▸ INSTRUCTIONS FOR THE TASK:
Locate every line in the items below that contains the string "матрасы", matching case exactly, and copy each such line in full.

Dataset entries
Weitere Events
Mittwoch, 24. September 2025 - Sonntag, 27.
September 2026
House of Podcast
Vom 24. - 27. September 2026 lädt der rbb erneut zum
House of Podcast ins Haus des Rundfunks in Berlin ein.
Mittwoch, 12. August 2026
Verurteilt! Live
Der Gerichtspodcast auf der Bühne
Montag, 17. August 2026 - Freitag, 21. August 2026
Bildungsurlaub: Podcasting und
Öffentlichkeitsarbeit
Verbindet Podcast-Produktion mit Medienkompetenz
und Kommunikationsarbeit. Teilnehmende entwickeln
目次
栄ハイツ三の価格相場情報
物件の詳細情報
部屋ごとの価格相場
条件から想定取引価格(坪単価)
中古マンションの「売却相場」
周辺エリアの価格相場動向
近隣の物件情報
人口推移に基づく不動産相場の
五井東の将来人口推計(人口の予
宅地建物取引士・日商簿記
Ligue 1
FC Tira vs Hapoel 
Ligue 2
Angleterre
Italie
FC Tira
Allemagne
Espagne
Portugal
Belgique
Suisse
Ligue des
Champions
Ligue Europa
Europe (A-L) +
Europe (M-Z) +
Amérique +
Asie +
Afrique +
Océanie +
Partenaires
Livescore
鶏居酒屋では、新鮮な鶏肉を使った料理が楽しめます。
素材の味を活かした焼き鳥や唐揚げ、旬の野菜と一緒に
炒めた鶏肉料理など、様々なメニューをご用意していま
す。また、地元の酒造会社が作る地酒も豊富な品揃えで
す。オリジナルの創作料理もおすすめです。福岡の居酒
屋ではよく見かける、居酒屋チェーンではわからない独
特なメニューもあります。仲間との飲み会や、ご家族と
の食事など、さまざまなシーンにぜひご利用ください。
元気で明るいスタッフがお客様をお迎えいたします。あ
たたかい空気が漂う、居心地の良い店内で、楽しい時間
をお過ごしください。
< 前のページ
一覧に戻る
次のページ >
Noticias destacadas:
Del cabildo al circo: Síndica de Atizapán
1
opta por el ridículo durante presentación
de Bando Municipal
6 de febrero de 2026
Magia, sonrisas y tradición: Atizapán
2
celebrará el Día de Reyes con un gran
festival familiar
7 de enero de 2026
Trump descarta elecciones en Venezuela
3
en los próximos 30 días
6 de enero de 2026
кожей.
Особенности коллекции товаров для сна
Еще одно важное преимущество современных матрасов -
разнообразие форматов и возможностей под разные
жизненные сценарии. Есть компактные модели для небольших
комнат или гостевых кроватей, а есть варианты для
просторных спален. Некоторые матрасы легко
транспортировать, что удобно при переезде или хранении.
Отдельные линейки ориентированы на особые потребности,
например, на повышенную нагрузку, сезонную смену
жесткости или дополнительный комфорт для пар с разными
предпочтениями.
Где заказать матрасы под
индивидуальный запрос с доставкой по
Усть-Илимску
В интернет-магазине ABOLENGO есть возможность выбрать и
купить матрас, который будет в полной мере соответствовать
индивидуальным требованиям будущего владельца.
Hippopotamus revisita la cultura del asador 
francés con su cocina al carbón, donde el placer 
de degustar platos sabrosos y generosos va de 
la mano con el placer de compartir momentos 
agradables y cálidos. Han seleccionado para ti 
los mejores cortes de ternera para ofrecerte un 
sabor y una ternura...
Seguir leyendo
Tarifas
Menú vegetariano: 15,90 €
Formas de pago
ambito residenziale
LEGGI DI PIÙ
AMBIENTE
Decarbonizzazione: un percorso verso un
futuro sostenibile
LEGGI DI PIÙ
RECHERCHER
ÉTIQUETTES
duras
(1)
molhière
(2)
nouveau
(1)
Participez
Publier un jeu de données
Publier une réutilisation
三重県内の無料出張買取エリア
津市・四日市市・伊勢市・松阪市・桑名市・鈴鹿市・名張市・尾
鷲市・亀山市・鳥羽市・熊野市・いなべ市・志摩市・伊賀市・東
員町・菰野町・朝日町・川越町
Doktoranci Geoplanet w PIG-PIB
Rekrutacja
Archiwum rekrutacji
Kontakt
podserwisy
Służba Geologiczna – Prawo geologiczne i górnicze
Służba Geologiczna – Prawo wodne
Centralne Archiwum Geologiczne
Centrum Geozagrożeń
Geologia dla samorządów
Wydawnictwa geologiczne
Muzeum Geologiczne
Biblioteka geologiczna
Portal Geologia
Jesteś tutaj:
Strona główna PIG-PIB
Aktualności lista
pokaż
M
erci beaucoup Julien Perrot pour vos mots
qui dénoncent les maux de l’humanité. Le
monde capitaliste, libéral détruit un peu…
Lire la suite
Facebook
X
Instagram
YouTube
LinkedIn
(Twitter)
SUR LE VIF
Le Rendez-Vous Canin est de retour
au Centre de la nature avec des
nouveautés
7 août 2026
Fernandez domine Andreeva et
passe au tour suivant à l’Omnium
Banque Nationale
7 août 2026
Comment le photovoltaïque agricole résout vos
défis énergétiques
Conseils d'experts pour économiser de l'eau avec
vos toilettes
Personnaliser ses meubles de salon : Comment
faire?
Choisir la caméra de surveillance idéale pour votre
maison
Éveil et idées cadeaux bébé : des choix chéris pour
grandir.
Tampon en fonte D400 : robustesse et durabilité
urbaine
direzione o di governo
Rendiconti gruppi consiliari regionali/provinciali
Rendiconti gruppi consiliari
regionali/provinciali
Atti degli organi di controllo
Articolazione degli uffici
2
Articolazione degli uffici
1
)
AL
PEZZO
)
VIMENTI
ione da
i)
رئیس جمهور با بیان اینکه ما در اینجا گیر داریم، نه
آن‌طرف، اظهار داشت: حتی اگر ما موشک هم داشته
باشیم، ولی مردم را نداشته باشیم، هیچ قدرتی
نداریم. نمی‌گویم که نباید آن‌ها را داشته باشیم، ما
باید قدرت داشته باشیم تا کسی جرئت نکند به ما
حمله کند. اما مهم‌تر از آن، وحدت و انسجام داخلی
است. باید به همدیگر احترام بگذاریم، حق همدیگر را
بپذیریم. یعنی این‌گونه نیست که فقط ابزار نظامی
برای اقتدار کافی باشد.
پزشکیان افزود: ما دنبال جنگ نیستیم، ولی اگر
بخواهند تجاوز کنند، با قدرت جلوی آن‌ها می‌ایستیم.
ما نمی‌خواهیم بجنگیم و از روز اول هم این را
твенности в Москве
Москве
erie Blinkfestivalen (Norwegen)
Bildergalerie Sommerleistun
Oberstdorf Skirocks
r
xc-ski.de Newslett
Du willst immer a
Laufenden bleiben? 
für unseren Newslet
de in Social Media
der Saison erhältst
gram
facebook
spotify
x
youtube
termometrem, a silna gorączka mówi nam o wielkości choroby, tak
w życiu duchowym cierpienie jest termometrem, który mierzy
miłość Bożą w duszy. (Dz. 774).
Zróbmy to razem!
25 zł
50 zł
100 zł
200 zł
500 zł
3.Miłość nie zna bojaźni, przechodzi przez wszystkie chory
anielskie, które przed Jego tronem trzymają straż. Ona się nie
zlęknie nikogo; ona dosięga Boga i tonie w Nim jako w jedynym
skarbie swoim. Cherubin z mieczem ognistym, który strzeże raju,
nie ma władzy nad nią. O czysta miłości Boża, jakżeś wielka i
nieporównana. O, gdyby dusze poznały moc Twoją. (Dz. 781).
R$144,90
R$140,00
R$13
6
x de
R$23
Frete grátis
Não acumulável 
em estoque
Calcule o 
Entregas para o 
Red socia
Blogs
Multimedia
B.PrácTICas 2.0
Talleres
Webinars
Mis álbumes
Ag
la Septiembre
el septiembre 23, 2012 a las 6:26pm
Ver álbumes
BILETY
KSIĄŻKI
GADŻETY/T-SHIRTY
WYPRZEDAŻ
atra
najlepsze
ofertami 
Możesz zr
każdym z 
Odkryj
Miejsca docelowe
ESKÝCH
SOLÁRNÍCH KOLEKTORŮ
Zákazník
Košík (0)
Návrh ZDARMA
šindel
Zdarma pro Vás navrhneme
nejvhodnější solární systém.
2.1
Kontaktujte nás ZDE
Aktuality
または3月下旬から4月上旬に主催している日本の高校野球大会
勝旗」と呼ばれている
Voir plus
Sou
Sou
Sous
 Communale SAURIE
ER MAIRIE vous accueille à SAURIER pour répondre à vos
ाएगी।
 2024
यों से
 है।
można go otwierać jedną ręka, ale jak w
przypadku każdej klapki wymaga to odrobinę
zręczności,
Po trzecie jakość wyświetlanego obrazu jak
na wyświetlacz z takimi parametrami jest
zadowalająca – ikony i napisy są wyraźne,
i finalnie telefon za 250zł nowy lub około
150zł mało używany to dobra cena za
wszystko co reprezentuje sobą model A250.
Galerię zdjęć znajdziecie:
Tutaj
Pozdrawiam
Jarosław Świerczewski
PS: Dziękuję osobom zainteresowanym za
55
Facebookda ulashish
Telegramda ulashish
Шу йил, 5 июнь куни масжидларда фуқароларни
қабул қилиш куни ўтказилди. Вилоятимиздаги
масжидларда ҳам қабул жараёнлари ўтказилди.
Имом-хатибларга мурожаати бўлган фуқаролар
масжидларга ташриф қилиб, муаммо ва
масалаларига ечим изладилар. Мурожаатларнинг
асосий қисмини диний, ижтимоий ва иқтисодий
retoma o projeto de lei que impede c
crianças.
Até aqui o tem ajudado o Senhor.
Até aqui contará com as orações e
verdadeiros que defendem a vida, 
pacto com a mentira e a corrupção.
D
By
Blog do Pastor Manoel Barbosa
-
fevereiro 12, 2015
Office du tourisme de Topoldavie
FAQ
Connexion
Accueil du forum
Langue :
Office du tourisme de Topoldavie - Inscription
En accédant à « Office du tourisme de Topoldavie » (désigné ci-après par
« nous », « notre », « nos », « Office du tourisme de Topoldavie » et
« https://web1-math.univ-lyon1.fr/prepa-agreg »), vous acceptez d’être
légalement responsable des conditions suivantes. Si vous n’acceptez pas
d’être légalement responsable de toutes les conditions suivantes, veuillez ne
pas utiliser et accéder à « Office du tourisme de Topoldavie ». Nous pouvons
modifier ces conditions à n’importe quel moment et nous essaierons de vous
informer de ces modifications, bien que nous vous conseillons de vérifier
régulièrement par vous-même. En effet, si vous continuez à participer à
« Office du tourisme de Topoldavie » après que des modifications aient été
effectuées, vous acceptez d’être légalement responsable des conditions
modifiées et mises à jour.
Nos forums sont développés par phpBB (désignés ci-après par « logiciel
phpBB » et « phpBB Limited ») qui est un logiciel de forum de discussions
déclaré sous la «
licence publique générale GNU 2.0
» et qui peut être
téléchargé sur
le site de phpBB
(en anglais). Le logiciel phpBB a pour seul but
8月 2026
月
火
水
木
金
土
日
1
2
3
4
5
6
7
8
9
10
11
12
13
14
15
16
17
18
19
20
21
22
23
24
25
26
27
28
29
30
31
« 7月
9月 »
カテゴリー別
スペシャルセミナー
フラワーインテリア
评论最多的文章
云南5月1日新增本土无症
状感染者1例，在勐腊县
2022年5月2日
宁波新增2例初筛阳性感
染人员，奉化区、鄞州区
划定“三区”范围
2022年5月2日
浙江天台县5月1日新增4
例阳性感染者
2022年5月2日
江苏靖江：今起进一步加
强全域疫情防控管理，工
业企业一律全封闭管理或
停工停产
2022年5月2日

▸ YOUR RESPONSE:
просторных спален. Некоторые матрасы легко
Где заказать матрасы под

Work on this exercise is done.